The same for plaster & drywall. Hot mud doesn't make for a good finished surface...at least not within an 8-10 hour day. Ditto for plaster--lathe or veneer. If most of your walls are covered in cabinets & tile, then I could see it. A slick ceiling? I doubt it.

And I pay my subs very well, too--without making them wait weeks for a check.


----------



## Kat (Feb 8, 2008)

*Kitchen remodels*

All the kitchens I work on are in old old houses. I demo down to the studs......putting it all back together, up to code and ready for the first glass of wine takes about 6 weeks. That's here in Portland where plumbers and electricians have to be licensed and everyone seems to want custom materials that have a 4 week order time.


----------



## vital151 (Jan 15, 2008)

my most recent project 20X25 kitchen

day 1 demo (gut to the studs)
day 2 minor framing / electrical rough ins
day 3 plumbing rough ins electrical inspection
day 4 plumbing inspection frame inspection
day 5 insulation, hang and tape drywall
day 6 2nd coat of mud and tile floor
day 7 3rd coat of mud grout floor
day 8 sand and paint
day 9-10 install cabinets and trim 
day 11 paint trim , final electric counter template
my granite turnaround 3-5 days 
day 12 final working day counters installed and plumbing is finished


----------



## A.W.Davis (Oct 17, 2006)

Man....after reading how things are done by others I am perfectly content with my 6 week schedule!
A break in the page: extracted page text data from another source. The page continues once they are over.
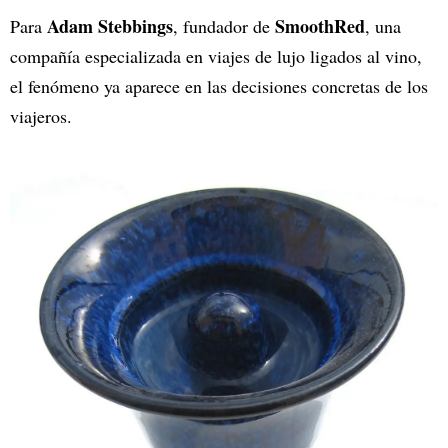
Adam Stebbings
SmoothRed
Para
, fundador de
, una
compañía especializada en viajes de lujo ligados al vino,
el fenómeno ya aparece en las decisiones concretas de los
viajeros.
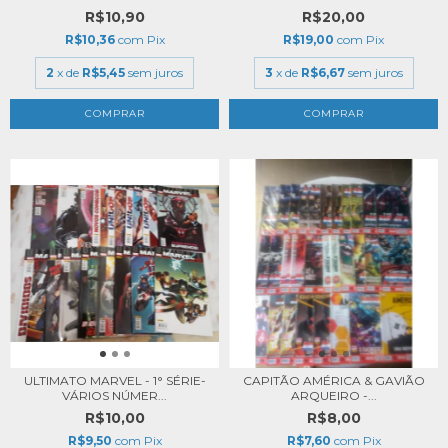
R$10,90
R$20,00
R$10,36
com
Pix
R$19,00
com
Pix
2
x de
R$5,45
sem juros
3
x de
R$6,67
sem juros
ULTIMATO MARVEL - 1° SÉRIE-
CAPITÃO AMÉRICA & GAVIÃO
VÁRIOS NÚMER...
ARQUEIRO -...
R$10,00
R$8,00
R$9,50
com
Pix
R$7,60
com
Pix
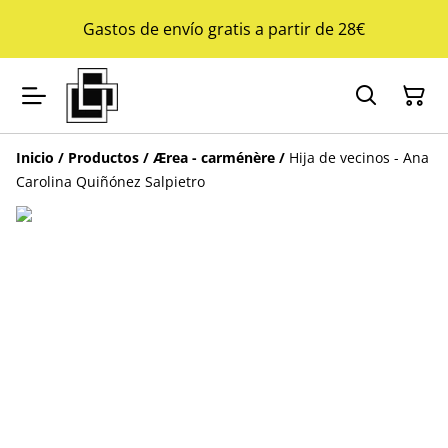
Gastos de envío gratis a partir de 28€
Inicio
/
Productos
/
Ærea - carménère
/
Hija de vecinos - Ana
Carolina Quiñónez Salpietro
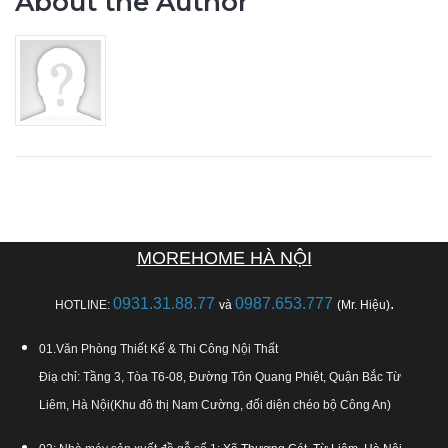
About the Author
MOREHOME HÀ NỘI
0931.31.88.77
0987.653.777
.
HOTLINE:
và
(Mr. Hiệu)
01.Văn Phòng Thiết Kế & Thi Công Nội Thất
Điạ chỉ: Tầng 3, Tòa T6-08, Đường Tôn Quang Phiệt, Quận Bắc Từ
Liêm, Hà Nội(Khu đô thị Nam Cường, đối diện chéo bộ Công An)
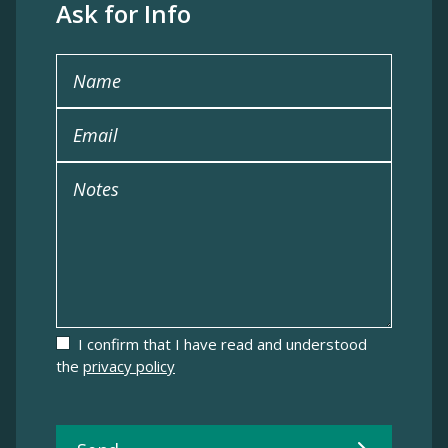
Ask for Info
Name
Email
Notes
I confirm that I have read and understood
the
privacy policy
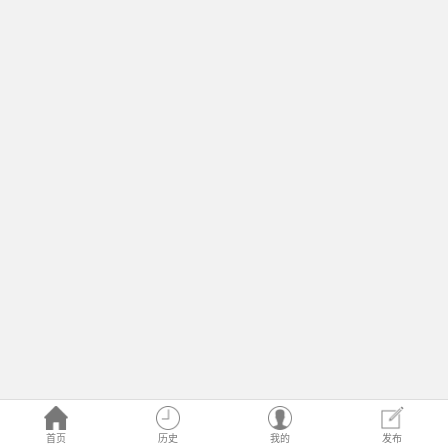
首页
历史
我的
发布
What I am reading is things being rushed to production here.....sounds like there is no quality! No offense to the contractors who can do a remodel in such a short period but NO THANK YOU! :shutup:


----------



## angus242 (Oct 20, 2007)

A.W.

I'm with you. I'm not fast and I know it. I fully explain to the customer WHY it takes me that long. I'm not saying quality work can't be completed quickly, I would just rather take the extra time to ENSURE quality. My customers don't mind an extra 10 days or so...especially when they are spending $40,000!
More power to the quickies. I'll stick to my own schedule.


----------



## kevjob (Aug 14, 2006)

I have had bathrooms that take 6 weeks! for us a 20 x 15 kitchen with moderate designs and tile work and of course a week to week and half for inspections would tkae around 6 weeks minimum.


----------



## KillerToiletSpider (May 27, 2007)

kevjob said:


> I have had bathrooms that take 6 weeks! for us a 20 x 15 kitchen with moderate designs and tile work and of course a week to week and half for inspections would tkae around 6 weeks minimum.


I roughed the plumbing for a kitchen remodel last October, the cabinets aren't even close to being done yet.


----------